(Records from a data collection)
══════════

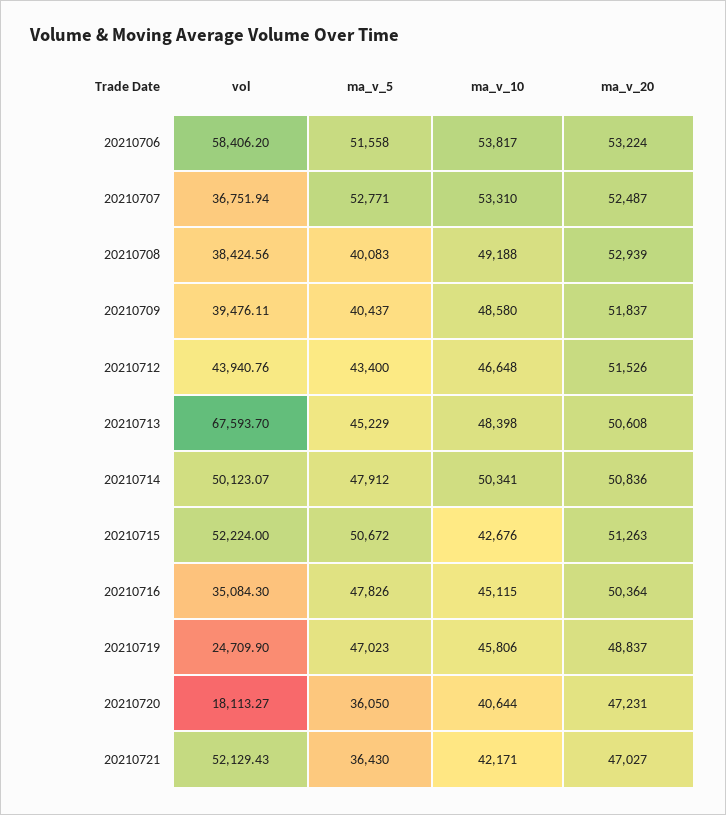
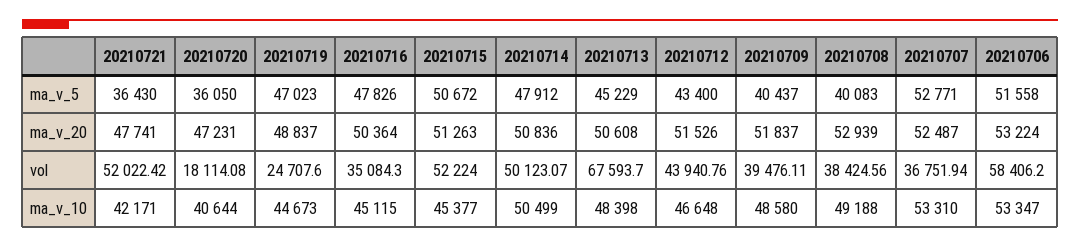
ma_v_10, 20210706: 53817 -> 53347
ma_v_10, 20210714: 50341 -> 50499
ma_v_10, 20210715: 42676 -> 45377
vol, 20210719: 24709.9 -> 24707.6
ma_v_10, 20210719: 45806 -> 44673
vol, 20210720: 18113.27 -> 18114.08
vol, 20210721: 52129.43 -> 52022.42
ma_v_20, 20210721: 47027 -> 47741

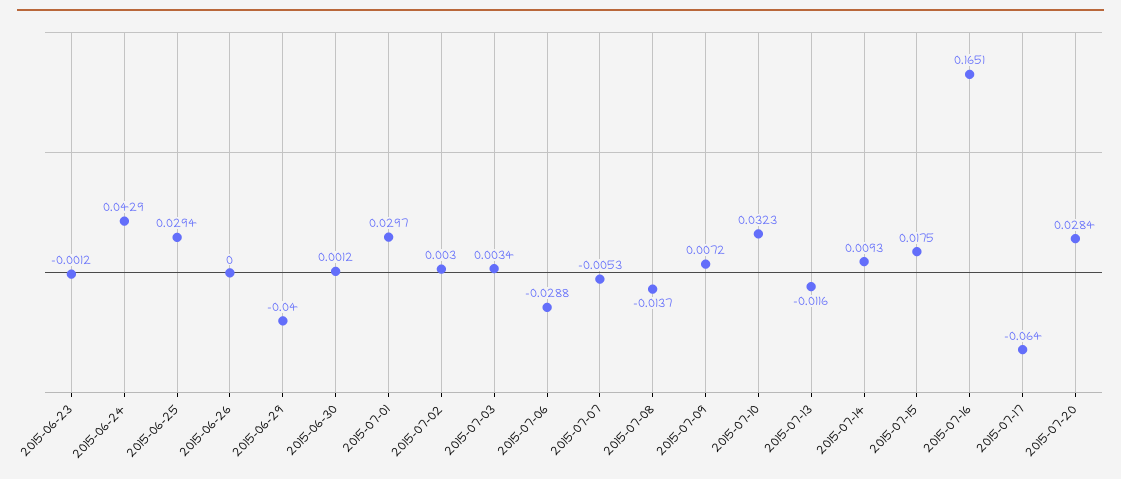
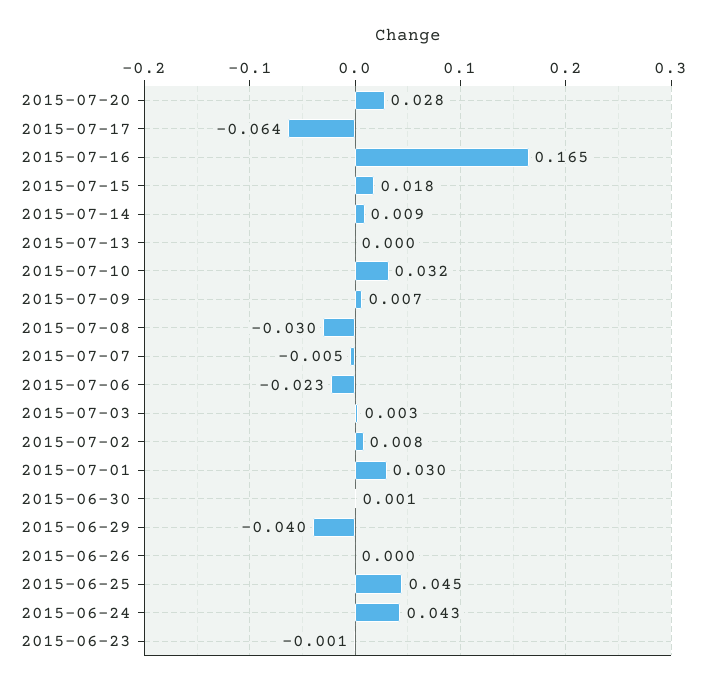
2015-06-25: 0.0294 -> 0.045
2015-07-02: 0.003 -> 0.008
2015-07-06: -0.0288 -> -0.023
2015-07-08: -0.0137 -> -0.03
2015-07-13: -0.0116 -> 0

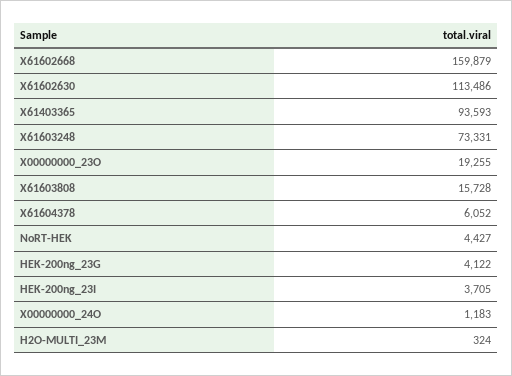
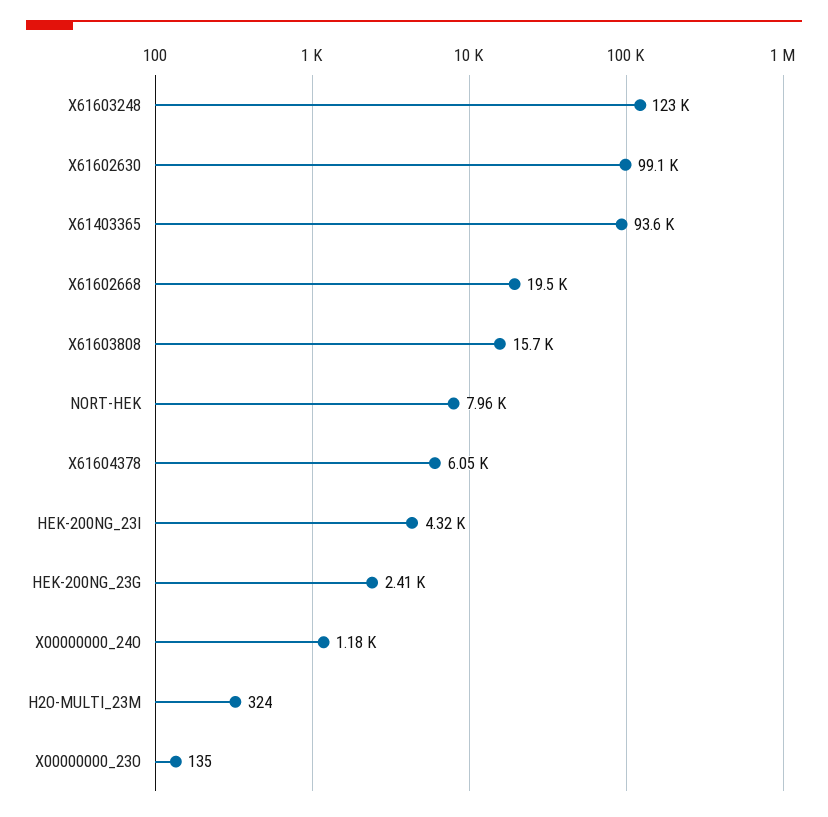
X61602668: 159879 -> 19500
X61602630: 113486 -> 99100
X61603248: 73331 -> 123000
X00000000_23O: 19255 -> 135
NoRT-HEK: 4427 -> 7960
HEK-200ng_23G: 4122 -> 2410
HEK-200ng_23I: 3705 -> 4320

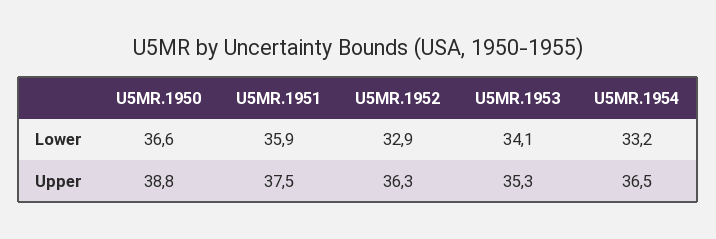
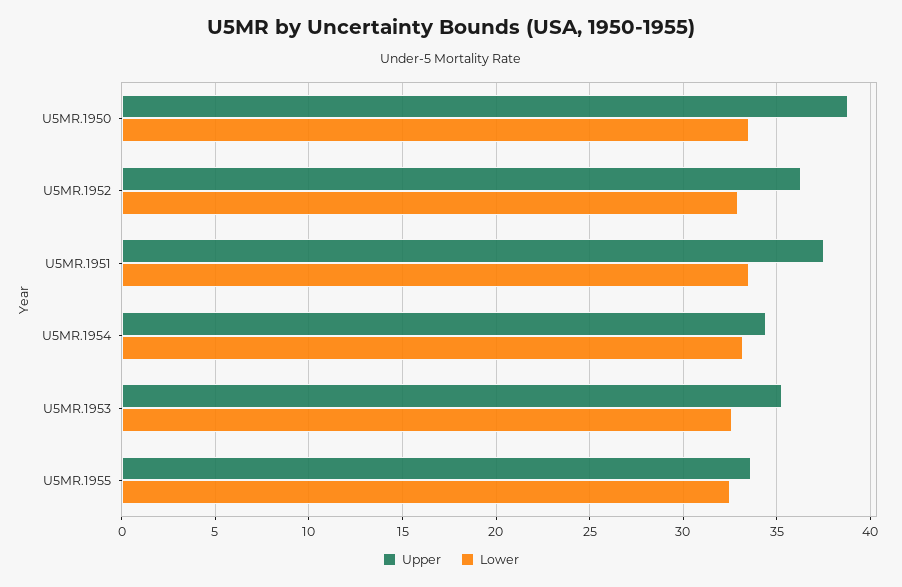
Lower, U5MR.1950: 36.6 -> 33.5
Lower, U5MR.1951: 35.9 -> 33.5
Lower, U5MR.1953: 34.1 -> 32.5
Upper, U5MR.1954: 36.5 -> 34.5
Upper, U5MR.1955: none -> 33.5
Lower, U5MR.1955: none -> 32.5

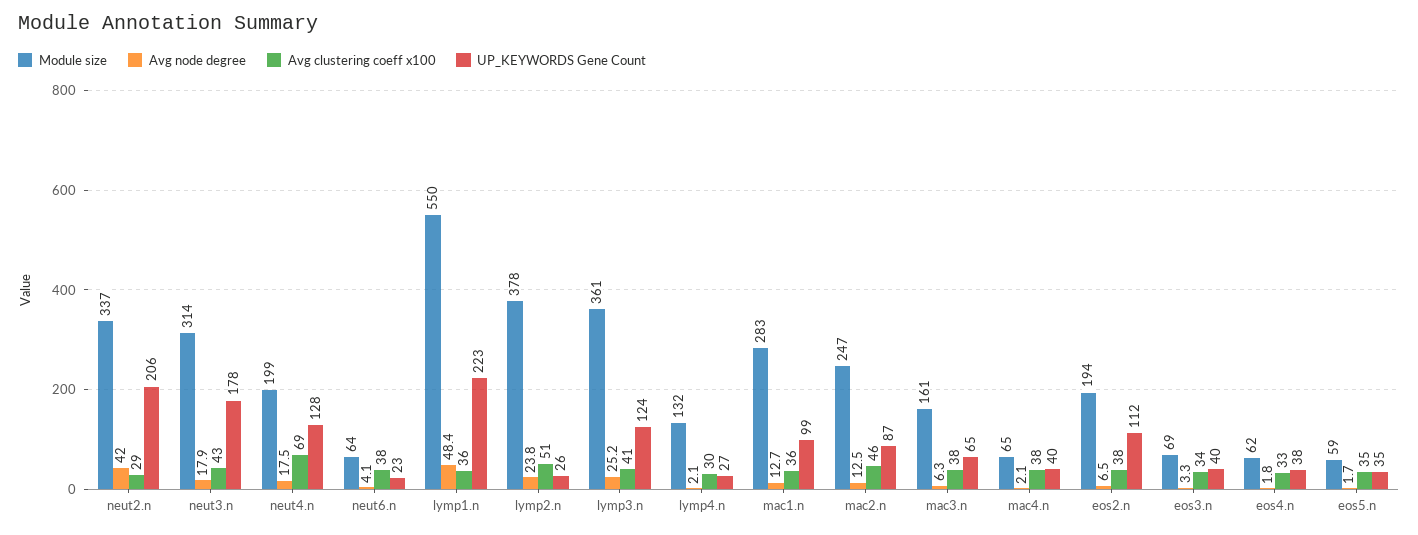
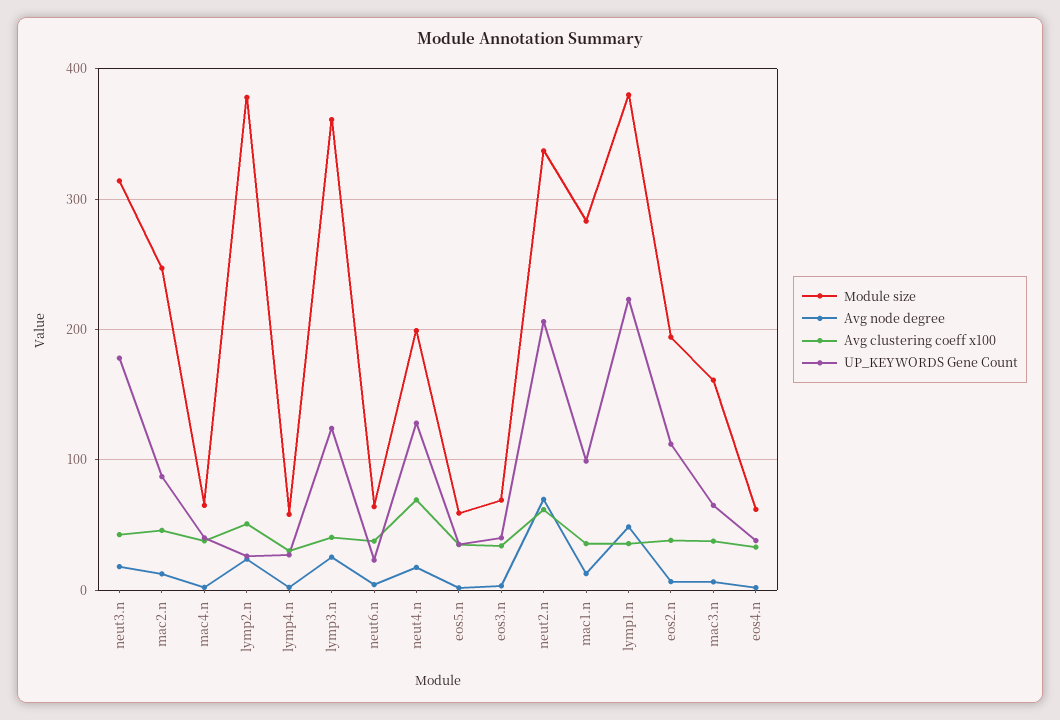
Avg node degree, neut2.n: 42 -> 70
Avg clustering coeff x100, neut2.n: 29 -> 60
Module size, lymp1.n: 550 -> 380
Module size, lymp4.n: 132 -> 60

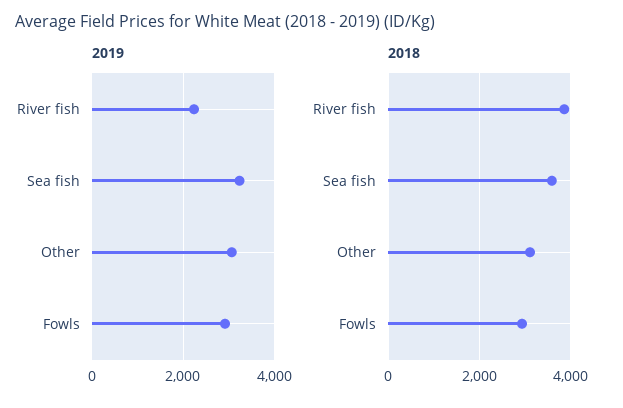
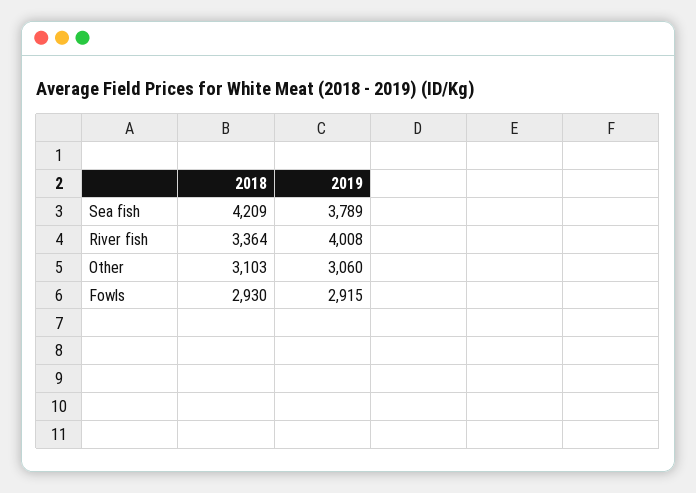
2019, River fish: 2200 -> 4008
2019, Sea fish: 3200 -> 3789
2018, River fish: 3800 -> 3364
2018, Sea fish: 3600 -> 4209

══════════

● **Problem to solve**
All that is required is the lines from the line containing "X61602668: 159879 -> 19500" through the end of the records above, copied exactly, and none of the pictures.

● **Output of the exercise**
X61602668: 159879 -> 19500
X61602630: 113486 -> 99100
X61603248: 73331 -> 123000
X00000000_23O: 19255 -> 135
NoRT-HEK: 4427 -> 7960
HEK-200ng_23G: 4122 -> 2410
HEK-200ng_23I: 3705 -> 4320

Lower, U5MR.1950: 36.6 -> 33.5
Lower, U5MR.1951: 35.9 -> 33.5
Lower, U5MR.1953: 34.1 -> 32.5
Upper, U5MR.1954: 36.5 -> 34.5
Upper, U5MR.1955: none -> 33.5
Lower, U5MR.1955: none -> 32.5

Avg node degree, neut2.n: 42 -> 70
Avg clustering coeff x100, neut2.n: 29 -> 60
Module size, lymp1.n: 550 -> 380
Module size, lymp4.n: 132 -> 60

2019, River fish: 2200 -> 4008
2019, Sea fish: 3200 -> 3789
2018, River fish: 3800 -> 3364
2018, Sea fish: 3600 -> 4209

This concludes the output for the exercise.